** Opening DOCUMENT PASSAGE block **

2012 Annual Report
1a.Objectives (from AD-416):
1. Identify and characterize potential genetic markers within and across genera of the high priority foodborne organisms for poultry attribution. With current priorities, the organisms should include Salmonella and Campylobacter.
2. Determine unique characteristics of high priority serotypes of antimicrobial–resistant foodborne bacteria and those of highly resistant or multi-resistant genotypes with novel phenotypes.
3. Evaluate the role of innovative chemical and/or biological treatments, such as arsenicals, prebiotics, or ammonium compounds and how they affect the prevalence and type of resistant pathogens or resistance genes.
1b.Approach (from AD-416):
In the previous project plan, studies were initiated in order to provide a basic understanding of the development, prevalence, dissemination, and persistence of antimicrobial resistance. Molecular methods were developed for rapid identification of bacterial species and antimicrobial resistance genes. The goal of the proposed project plan is to characterize antimicrobial resistant foodborne pathogens and commensals from the extensive National Antimicrobial Resistance Monitoring System (NARMS) bacterial culture collection and other foodborne bacterial culture collections using molecular tools.
For Objective 1, genomic sequencing will be performed initially on bacterial isolates from the NARMS program to identify potential genes which can be used as genetic markers. Genetic markers will differentiate bacteria from poultry from the other major food animal sources. This information is critical for tracing bacterial sources in foodborne outbreaks or contamination of environmental areas.
For Objective 2, unique characteristics of high priority serotypes or subtypes of antimicrobial–resistant foodborne bacteria will be examined in detail using genomic sequencing, microarray analysis, and PCR. Isolates that exhibit high levels of resistance, multi-drug resistant genotypes or novel phenotypes will be given priority. Vehicles for the dissemination of resistance genes (e.g. plasmids, transposons, and integrons) will be given special focus. We will detect new or emerging antimicrobial resistance in foodborne bacteria which is essential for understanding development of antimicrobial resistance.
In Objective 3, target bacterial populations identified from the above objectives will be tested for resistance to non-antimicrobial chemicals or solutions (biocides) commonly used in poultry or poultry processing. Resistance levels of isolates will be assessed followed by genetic analysis of the genes encoding the resistance. This will include bacterial conjugation to determine if the genes may be transferred within and between bacteria as well as cloning and characterization of the resistance genes. These validation studies will provide important data on resistance to commercially based non-antimicrobials in poultry processing.
This project is new commencing in October of fiscal year 2012. During the year, high-throughput sequencing was employed for whole-genome DNA sequencing of Salmonella enterica serotype Heidelberg. DNA sequences from all isolates are presently being analyzed to identify gene differences between isolates from various animal sources. For Campylobacter, whole-genome DNA microarrays were used to identify a total of 142 most significant variable genes from Campylobacter jejuni from 95 geographically diverse cattle, chicken and human C. jejuni isolates. Eighty-eight percent of the significant variable genes belonged to genomic prophage and hypervariable regions. Identification of genetic diversity among the Salmonella and Campylobacter isolates studied to date is necessary to identify and characterize potential genetic markers as stated in Objective 1 of the project plan. The identified markers will ultimately be used to develop a genetic marker Polymerase Chain Reaction (PCR) assay for Salmonella and Campylobacter for poultry source attribution.

** Closing DOCUMENT PASSAGE block **

> [PROBLEM TO SOLVE]:
Answer these questions from the annual report:
(a) Which two organisms does Objective 1 say current priorities should include?
(b) In Objective 3, what will the target bacterial populations be tested for resistance to?
(c) What percentage of the significant variable genes belonged to genomic prophage and hypervariable regions?
The listing has no connection to the annual report.

** Opening STORED DATA block **

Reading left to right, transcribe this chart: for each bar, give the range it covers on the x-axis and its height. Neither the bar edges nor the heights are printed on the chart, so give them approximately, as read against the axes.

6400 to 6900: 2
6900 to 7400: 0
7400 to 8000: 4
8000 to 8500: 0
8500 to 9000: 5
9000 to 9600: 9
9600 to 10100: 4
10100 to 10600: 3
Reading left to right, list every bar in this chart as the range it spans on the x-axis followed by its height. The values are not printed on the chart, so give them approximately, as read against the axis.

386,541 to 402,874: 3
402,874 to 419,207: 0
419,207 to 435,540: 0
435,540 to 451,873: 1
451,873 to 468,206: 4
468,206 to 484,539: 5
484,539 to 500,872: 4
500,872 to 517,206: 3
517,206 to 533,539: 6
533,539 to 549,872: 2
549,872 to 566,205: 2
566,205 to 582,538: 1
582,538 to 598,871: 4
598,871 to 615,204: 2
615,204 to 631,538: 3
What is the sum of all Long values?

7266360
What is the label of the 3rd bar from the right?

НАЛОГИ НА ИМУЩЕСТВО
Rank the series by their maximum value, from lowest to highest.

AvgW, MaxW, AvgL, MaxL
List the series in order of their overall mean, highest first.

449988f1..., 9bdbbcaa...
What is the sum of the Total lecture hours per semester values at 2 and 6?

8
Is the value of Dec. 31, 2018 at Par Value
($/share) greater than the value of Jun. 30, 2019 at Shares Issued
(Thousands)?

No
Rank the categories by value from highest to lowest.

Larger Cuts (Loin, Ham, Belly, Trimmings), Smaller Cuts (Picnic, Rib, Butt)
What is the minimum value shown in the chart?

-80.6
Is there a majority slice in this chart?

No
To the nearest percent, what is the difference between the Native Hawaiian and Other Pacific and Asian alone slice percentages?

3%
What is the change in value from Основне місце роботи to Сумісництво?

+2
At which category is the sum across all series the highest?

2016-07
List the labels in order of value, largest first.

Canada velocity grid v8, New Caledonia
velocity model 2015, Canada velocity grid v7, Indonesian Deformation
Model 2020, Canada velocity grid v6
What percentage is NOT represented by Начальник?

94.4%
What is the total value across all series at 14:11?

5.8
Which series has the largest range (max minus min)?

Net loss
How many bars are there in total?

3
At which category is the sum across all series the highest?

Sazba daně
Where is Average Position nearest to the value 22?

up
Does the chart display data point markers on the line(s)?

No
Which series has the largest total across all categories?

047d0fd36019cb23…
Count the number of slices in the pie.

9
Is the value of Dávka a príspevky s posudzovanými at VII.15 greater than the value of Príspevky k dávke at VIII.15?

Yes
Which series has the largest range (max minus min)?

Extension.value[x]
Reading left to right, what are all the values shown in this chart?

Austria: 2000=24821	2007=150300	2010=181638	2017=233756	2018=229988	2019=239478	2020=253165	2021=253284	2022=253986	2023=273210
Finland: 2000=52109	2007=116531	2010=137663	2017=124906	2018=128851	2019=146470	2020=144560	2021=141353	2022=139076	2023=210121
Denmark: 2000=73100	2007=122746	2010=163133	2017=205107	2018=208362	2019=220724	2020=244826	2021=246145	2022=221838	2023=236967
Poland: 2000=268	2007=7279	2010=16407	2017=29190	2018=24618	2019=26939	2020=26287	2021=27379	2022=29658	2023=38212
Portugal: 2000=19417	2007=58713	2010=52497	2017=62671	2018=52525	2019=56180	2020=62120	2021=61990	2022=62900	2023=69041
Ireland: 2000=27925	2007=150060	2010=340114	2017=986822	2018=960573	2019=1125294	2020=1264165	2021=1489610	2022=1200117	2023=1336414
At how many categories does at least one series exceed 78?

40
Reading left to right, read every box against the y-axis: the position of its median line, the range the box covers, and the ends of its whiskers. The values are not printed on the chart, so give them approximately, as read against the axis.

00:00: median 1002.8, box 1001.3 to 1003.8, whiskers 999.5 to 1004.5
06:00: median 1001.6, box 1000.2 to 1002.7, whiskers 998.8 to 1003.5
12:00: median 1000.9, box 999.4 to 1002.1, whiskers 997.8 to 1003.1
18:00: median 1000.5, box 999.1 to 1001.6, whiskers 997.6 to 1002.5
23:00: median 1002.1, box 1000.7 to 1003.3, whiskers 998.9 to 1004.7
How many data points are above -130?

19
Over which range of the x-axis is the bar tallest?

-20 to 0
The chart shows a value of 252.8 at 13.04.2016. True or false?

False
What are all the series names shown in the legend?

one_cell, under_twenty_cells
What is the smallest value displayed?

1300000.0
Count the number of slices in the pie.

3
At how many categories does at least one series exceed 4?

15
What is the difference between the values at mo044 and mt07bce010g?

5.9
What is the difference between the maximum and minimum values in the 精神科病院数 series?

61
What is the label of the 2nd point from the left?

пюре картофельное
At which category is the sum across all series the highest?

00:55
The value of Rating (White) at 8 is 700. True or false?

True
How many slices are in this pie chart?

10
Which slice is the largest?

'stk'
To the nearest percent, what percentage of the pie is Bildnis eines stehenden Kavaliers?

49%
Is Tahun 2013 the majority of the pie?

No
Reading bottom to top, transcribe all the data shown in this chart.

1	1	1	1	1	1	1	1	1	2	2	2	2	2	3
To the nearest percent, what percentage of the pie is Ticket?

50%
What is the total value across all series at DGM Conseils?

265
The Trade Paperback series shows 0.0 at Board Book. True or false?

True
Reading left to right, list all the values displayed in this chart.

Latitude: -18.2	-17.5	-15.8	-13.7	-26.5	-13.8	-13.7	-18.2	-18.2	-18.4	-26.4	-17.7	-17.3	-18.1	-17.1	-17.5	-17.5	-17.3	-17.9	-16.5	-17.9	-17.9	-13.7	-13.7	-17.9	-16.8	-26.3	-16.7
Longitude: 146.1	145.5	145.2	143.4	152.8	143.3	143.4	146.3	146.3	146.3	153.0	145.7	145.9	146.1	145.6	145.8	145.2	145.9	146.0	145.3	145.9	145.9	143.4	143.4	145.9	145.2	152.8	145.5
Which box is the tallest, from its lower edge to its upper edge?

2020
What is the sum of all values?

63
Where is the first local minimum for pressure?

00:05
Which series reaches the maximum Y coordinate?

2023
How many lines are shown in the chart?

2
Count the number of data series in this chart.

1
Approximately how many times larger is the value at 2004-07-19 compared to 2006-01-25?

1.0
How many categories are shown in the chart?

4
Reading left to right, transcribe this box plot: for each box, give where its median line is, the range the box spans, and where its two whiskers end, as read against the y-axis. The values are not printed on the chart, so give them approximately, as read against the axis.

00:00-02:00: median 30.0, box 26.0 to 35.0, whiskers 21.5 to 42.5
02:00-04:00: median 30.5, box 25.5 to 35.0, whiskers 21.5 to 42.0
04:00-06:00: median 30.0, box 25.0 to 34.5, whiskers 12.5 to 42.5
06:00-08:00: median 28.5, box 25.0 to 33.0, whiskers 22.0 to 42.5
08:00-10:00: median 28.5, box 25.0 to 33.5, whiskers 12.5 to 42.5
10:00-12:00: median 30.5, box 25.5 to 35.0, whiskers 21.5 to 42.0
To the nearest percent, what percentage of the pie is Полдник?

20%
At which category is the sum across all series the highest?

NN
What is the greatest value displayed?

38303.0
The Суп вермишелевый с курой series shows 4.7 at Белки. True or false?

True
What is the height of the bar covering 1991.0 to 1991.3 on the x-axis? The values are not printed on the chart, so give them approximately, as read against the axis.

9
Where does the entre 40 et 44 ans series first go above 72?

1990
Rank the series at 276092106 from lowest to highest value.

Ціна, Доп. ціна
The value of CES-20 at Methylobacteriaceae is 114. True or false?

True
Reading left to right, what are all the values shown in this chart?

** Closing STORED DATA block **

> [OUTPUT FOR THIS EXERCISE]:
(a) Salmonella and Campylobacter.
(b) Non-antimicrobial chemicals or solutions (biocides) commonly used in poultry or poultry processing.
(c) Eighty-eight percent.